Ohh, yeah, that makes sense. Now how do you use that to stop him?

Given his tinker abilities, they could be advanced enough to account for the sheer volume of the gas.  It could even be how his guns operated: with compressed, combustible gas used to fire the shot.

Sounds legit.

There was no way to say for sure, but my gut told me I was right or I was pretty close to the mark.

Taylor is usually right when it comes with an explanation like this, though that’s more of a narrative thing than an in-universe gut feeling.

His actions, both the obvious and minor ones, make a complete, logical sense if I assumed he was spewing out massive volumes of flammable gas.

Yay!

And yeah, it also answers one question Taylor hasn’t asked: Why does he have a mouth now in the first place?

Okay.  So Mannequin was shooting now, when he hadn’t been before.

There goes the conserving bullets hypothesis.

Were there other clues?  What had changed after he’d closed his mouth?

Less gas?

He’d started running, for one thing.

…hm.

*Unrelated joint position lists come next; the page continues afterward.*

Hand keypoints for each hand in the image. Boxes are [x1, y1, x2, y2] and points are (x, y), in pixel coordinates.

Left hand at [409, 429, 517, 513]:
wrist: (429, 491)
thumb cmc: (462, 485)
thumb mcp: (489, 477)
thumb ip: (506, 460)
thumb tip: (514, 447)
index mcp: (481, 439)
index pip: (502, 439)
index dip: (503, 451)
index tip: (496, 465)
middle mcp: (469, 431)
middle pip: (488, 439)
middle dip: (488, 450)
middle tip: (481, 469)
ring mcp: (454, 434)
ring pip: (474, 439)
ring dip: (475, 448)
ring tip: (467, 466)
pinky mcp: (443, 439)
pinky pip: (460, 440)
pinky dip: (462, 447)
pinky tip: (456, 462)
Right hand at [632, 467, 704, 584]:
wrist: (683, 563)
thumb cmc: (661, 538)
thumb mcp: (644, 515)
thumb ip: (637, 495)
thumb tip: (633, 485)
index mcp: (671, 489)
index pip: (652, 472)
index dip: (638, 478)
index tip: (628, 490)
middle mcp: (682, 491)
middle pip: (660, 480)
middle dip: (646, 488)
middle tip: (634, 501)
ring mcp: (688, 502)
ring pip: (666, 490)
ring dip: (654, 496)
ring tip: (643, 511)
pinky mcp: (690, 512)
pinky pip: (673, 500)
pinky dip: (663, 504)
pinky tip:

Is he running from something, too?

Or maybe he’s running because he’s out of gas and therefore less protected?

So he hadn’t been running, he hadn’t been shooting…  What had been holding him back?  It could have been him trying to look intimidating, but he could have achieved the same ends by shooting Bastard and making me watch Bitch die.

Another explanation re: not shooting might be that the gas could ignite.

He could have been just as scary running towards us as fast as he’d sprinted from the ambush site to my territory.

Probably more scary, honestly.

Why?

He could have been conserving ammunition.  What was that term for ‘the simplest answer is often the correct one’?  It didn’t matter.

Occam’s razor.

I’m not sure how well it applies here, though.

It was possible.

I moved my bugs closer to Mannequin, to test his presence for gas.  Only a few perished.

Seems like an improvement.

There wasn’t much, if any.  His mouth was closed.  He was catching up to Grue.  Grue must have noticed, because he directed Sirius up into an alley and towards a roof.

Hmm. Now he might be conserving ammunition – he probably has a limited amount of the gas.

Mannequin stopped and raised one arm, then fired.  My bugs felt the concussion of the shot, but no reaction from Grue and Sirius.

There was a pause, then another shot.  Again, no reaction.  Two misses.